▶ **STUDY QUESTIONS**:
1. In no more than two sentences, what does the article on staying productive while working from home advise?
2. Which times does the article on staying productive while working from home tell readers to settle on or set?
3. Carry on the article about staying productive while working from home, starting after its last sentence.

▶ **EXTRACT TO READ**:
══════════════════════════════

Many of us were exposed to remote work for the first time during the pandemic. Some of you like it so well that you don’t want to go back to an office. Others struggle to stay productive while working from home.
There are ways to enjoy working from home without losing productivity to temptation and distraction. Whether you started working at home in 2020 or have been doing it for decades, we’ve got some helpful hints to stay productive.
Nearly all of us, when we go to work each day, have a set routine. We get up at a certain time, have coffee and breakfast, and get to work at the same time each day.
When you work at home it’s very easy to slide out of a routine and into a more free-flowing work day. Try to avoid that temptation.
That doesn’t mean that your remote work routine has to be identical to your previous routine. But settle on a time to get up, a way to get ready for your day, and a time to start work.
This is how you set yourself up for a productive day. It helps you get into the work mindset. Continue developing routines for the rest of your day. They’ll look different from your old routine, but they’ll keep you rooted in your workday.
Pro Tip: Avoid turning on the TV or taking a break to make cookies. Keep your work separate from your life. Set a time when your work day is over and stick to it. You don’t need working from home turning into living at work.
One of the best ways to maintain your routine is to have a dedicated space in which you work. But let go of the idea that you must have a traditional home office to be productive.
What you need is space where you have everything you need to do your job. For some of you, that means making room for multiple monitors, files, and other office equipment. Some of you need little more than your laptop.
Ideally, this space is something you can either walk away from or put away at the end of your day.
We don’t think enough about comfort in an office environment. An uncomfortable chair or poorly designed desk can leave you aching and distracted.
The same is true of working at home, but you have a lot more control. Take advantage of that control! You’re free to use any kind of desk you like, and any kind of chair.
When you set up your workspace, do so with comfort as a top priority. That doesn’t mean working from your bed (work/life boundaries are important) but it does mean you can choose your favorite chair.
You’re also free to use a non-traditional desk. Remote workers are turning in droves to lap desks for their versatility and comfort. Using a laptop computer at home poses challenges if you don’t have the perfect office desk. Has anyone ever had a perfect office desk?
With a lap desk, you can turn any chair into an ergonomically beneficial workspace that helps you maintain good posture, arm, and hand position.
One of our favorites for remote work is our Storage Lap Desk with a Sliding Lid. It’s comfortable and gives you space to stow accessories.
One of the biggest struggles for some of you as you made the abrupt switch to remote work was a home crowded with family members. It was hard to find the quiet you needed to get things done.

══════════════════════════════

▶ **LISTED ENTRIES**:
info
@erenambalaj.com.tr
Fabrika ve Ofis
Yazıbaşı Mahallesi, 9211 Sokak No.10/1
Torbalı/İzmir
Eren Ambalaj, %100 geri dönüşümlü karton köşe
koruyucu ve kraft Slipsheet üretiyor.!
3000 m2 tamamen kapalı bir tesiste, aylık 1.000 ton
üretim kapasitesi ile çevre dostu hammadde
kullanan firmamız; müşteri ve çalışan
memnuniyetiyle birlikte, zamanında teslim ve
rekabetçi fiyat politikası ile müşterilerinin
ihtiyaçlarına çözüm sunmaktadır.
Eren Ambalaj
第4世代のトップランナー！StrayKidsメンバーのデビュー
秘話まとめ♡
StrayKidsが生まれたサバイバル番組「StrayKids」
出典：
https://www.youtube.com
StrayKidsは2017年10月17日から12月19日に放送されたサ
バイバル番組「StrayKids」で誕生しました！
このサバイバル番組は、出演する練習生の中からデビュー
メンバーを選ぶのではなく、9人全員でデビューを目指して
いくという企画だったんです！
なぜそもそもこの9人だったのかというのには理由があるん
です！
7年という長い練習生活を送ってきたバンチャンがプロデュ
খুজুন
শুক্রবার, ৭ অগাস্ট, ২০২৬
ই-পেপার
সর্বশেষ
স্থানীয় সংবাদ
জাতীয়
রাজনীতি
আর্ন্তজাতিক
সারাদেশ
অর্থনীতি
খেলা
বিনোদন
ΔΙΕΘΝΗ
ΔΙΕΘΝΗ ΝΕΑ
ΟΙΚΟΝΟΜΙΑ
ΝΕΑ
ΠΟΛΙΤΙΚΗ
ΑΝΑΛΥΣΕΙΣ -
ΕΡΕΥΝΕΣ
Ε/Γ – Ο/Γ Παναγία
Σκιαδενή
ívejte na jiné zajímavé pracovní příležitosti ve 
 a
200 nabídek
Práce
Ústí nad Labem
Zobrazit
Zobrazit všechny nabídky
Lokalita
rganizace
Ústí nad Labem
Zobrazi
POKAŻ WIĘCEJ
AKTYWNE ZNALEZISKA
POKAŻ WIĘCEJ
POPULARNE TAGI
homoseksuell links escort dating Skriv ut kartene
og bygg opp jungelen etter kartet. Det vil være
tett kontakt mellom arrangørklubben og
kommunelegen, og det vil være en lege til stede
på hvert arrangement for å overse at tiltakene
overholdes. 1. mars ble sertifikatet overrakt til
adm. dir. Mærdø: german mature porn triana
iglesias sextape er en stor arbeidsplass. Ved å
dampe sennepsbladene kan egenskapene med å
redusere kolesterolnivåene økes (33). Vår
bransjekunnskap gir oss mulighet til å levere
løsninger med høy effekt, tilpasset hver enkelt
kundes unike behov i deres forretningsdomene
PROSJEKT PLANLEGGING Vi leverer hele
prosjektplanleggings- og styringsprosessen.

══════════════════════════════

▶ **ANSWERS FOR THIS EXERCISE**:
1. It advises keeping a set routine with fixed times to get up, start work and end the workday, so that work stays separate from the rest of life. It also recommends a dedicated workspace set up with comfort as a top priority, such as a favorite chair or a lap desk that supports good posture.

2.
- A time to get up
- A time to start work
- A time when the workday is over

3.
As you transition back to working some days at the office, it can be a struggle to establish boundaries when you work at home. Family and friends can make mistake your presence at home as availability to socialize or help with chores, schoolwork, and more.
The best way to avoid battles over your time is to have straightforward conversations about your workday. Remind people that your job hasn’t changed, only your location.
It is far too easy, in any work setting, to get immersed in a project and forget to take breaks. When you’re working at home, you don’t have the usual office signals that it’s time to rest your eyes and move your body.
If you need to, set a timer. Get up and get a drink of water, walk around the yard, or have a snack. Make breaks part of your workday routine. They’re important for your physical and mental health.
Remote work can be lonely. We’ve all spent enough time being isolated in the past few years to recognize that it is not good for us.
It is also not good for our productivity. In a Buffer Survey in 2020, loneliness and lack of communication/collaboration were the two biggest struggles for people working remotely.
You can tackle both problems by staying in touch with your coworkers. Make it part of your weekly routine to have some kind of contact. Depending on the conditions in the world that could mean going to the office for a meeting or activity or jumping on a Zoom call to coordinate a project.
We all need connection. Without it, our mental health, and our productivity, suffers.
Organization can be a struggle for remote workers without a lot of space. Productivity takes a hit when you spend all your time looking for the things you need to do your job.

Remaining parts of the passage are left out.